Last season, Mgebroff scored in double figures one time against Division I opposition, scoring 10 against Lafayette. This season, Mgebroff reached double figures in each of the Mountain Hawks' first four contests, missing a combined total of just five shots from the field during that stretch.
HOME COOKING: Holy Cross has started the season 4-0 for the first time in the Ralph Willard era. The Crusaders will look to go to 5-0 for the first time since 1988-89 Saturday when they host William and Mary. The only unbeaten team in the league, Holy Cross is also the only team that has played three home games to date. Bucknell and Lafayette, the two teams with the worst records in the league, have played just one home game each.
Navy may have the most impressive early season record when homecourts are factored into the equation. The 4-1 Mids have yet to play in Alumni Hall. Navy's lone "home" game was played at the ShowPlace Arena in nearby Upper Marlboro, Md. because some Fillipino dance troupe was appearing in Alumni Hall that night.
NO SWEAT: Keith Simmons does not seem to be sweating those cramping problems that hobbled the Holy Cross winger last season. Through four games, Simmons is averaging 34.5 minutes per game. His 18.8 points per game are second in the league only to Lehigh's Jose Olivero. Simmons 6.2 rebounds per game are tied for fourth.
In the Patriot League, only teammate Torey Thomas (37 mpg) is averaging more minutes than Simmons.
NO MINUTES: Notable for their lack of early season playing time: Army's John Moonshower, who showed a lot of promise the end of last season, has played a total of two minutes, appearing in three of Army's five games. One-time starter Jimmy Sewell has also played in just three games for the Black Knights. Sewell has produced 2 rebounds and 2 points in his eight minutes of action.
Georgetown-transfer Cornelio Guibunda, touted as one of the nation's top recruits when he signed with the Hoyas out of high school, has appeared in two of American's four-games, playing 7 minutes and totaling two free throws, a turnover and a steal.
NOT SEEING DOUBLE: Only one team has nobody averaging in double figures scoring. That team is Bucknell, which is led by Darren Mastropaolo and Jason Vegotsky, each averaging 9.8 ppg. Lafayette, led by Matt Betley (12.4 ppg) is the only other team without at least two players averaging in double figures.
Lehigh leads the way with three players averaging in doubles -- Jose Olivero (league leading 20.2 ppg), Jason Mgebroff (12.7 ppg) and Kyle Neptune (11.3 ppg).
TAKING OFFENSE: Think of Billy Taylor-coached you think of defense first.

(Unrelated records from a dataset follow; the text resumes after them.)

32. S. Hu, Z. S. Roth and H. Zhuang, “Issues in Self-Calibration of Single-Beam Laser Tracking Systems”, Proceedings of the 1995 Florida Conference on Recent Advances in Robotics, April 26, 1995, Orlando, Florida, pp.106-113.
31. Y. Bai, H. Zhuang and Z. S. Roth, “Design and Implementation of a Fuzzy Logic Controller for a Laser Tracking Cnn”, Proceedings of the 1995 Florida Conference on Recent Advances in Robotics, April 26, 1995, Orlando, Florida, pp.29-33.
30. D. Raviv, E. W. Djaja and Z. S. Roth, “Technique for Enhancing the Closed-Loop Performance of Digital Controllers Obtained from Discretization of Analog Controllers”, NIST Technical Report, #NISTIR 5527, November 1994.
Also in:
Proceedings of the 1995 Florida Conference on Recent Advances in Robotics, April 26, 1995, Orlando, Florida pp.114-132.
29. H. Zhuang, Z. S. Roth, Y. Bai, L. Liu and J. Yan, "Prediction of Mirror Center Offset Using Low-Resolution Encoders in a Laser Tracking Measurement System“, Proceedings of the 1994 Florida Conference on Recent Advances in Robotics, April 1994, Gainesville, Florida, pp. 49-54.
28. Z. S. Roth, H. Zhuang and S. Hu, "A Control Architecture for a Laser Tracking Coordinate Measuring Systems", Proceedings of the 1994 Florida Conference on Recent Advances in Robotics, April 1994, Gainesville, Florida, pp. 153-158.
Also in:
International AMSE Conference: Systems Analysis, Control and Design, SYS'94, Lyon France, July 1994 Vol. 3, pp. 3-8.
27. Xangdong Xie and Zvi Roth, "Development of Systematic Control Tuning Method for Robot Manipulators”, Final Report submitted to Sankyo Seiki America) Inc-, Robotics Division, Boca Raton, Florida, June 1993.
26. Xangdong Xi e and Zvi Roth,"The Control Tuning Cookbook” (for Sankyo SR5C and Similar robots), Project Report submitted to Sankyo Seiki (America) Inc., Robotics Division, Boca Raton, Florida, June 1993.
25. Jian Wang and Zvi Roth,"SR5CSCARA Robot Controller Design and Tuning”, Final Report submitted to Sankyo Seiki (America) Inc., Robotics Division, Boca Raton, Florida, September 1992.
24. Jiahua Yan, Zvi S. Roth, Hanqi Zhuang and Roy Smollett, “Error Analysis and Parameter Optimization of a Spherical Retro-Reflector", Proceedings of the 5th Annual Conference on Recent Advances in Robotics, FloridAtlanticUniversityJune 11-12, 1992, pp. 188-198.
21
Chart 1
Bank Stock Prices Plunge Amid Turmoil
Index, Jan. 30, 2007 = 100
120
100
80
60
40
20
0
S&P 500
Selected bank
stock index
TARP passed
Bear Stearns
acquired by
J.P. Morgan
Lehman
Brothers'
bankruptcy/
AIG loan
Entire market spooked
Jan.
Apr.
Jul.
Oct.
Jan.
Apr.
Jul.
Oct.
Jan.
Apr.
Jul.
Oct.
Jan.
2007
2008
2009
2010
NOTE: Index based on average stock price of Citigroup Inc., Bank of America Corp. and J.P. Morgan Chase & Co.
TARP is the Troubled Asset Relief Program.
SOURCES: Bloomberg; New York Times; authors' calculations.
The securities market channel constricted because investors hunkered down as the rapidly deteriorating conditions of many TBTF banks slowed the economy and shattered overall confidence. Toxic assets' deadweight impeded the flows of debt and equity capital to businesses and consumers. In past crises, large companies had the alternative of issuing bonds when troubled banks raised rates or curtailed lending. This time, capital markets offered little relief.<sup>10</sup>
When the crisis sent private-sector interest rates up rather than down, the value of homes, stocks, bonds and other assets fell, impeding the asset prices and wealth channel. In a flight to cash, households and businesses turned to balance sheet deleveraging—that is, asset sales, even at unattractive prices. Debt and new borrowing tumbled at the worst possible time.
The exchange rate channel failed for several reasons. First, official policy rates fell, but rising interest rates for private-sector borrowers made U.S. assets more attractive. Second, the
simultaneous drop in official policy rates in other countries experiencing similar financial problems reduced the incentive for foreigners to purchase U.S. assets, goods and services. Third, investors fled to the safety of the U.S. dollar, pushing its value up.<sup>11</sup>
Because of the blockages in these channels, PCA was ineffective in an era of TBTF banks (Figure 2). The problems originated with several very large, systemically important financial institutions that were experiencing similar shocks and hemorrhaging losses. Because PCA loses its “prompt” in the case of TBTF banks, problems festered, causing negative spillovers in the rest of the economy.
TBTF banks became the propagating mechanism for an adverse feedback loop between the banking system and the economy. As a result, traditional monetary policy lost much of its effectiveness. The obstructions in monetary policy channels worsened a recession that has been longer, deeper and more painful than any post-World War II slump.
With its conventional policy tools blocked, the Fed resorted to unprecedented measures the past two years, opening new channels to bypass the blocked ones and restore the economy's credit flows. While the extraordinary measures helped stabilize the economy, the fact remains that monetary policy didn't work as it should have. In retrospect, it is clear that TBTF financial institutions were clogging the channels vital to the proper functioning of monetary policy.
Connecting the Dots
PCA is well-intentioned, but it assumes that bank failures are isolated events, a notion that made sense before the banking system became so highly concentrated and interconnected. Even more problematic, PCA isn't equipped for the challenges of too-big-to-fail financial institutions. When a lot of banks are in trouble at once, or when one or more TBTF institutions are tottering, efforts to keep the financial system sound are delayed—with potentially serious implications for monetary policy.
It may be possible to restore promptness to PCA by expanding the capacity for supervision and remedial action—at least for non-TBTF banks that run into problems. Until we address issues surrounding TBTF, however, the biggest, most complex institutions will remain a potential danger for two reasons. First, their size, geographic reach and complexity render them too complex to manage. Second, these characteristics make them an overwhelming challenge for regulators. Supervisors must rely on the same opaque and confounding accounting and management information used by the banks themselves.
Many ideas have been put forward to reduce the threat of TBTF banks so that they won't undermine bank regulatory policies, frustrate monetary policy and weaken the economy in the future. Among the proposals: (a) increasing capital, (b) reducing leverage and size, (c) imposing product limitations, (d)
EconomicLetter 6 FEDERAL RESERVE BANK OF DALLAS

The Hawks have consistently been among the league's top defensive teams under Taylor, and pride themselves on that style of play.
So it might come as a little surprise to notice the Mountain Hawks are averaging a league-leading 73.3 ppg and giving up 75 ppg, second most allowed in the league.
NAVY ON THE LINE: The Mids are hitting an impressive 66.5 percent from the foul line thus far. Much of the credit for that league-leading stat goes to plebes Trey Stanton (12 for 12) and T.J. Topercer, who are a combined 23 of 24. Sophomore guard Kaleo Kina (16 for 18) has also been impressive.
CAN'T MISS: Speaking of good free throw shooting, five league players have yet to miss from the charity stripe. In addition to Stanton, HC center Tim Clifford is 10 for 10, Bucknell guard John Griffin is 9 for 9. Colgate bench guys Willie Morse (8 for 8) and Alex Woodhouse (4 for 4) also have not missed.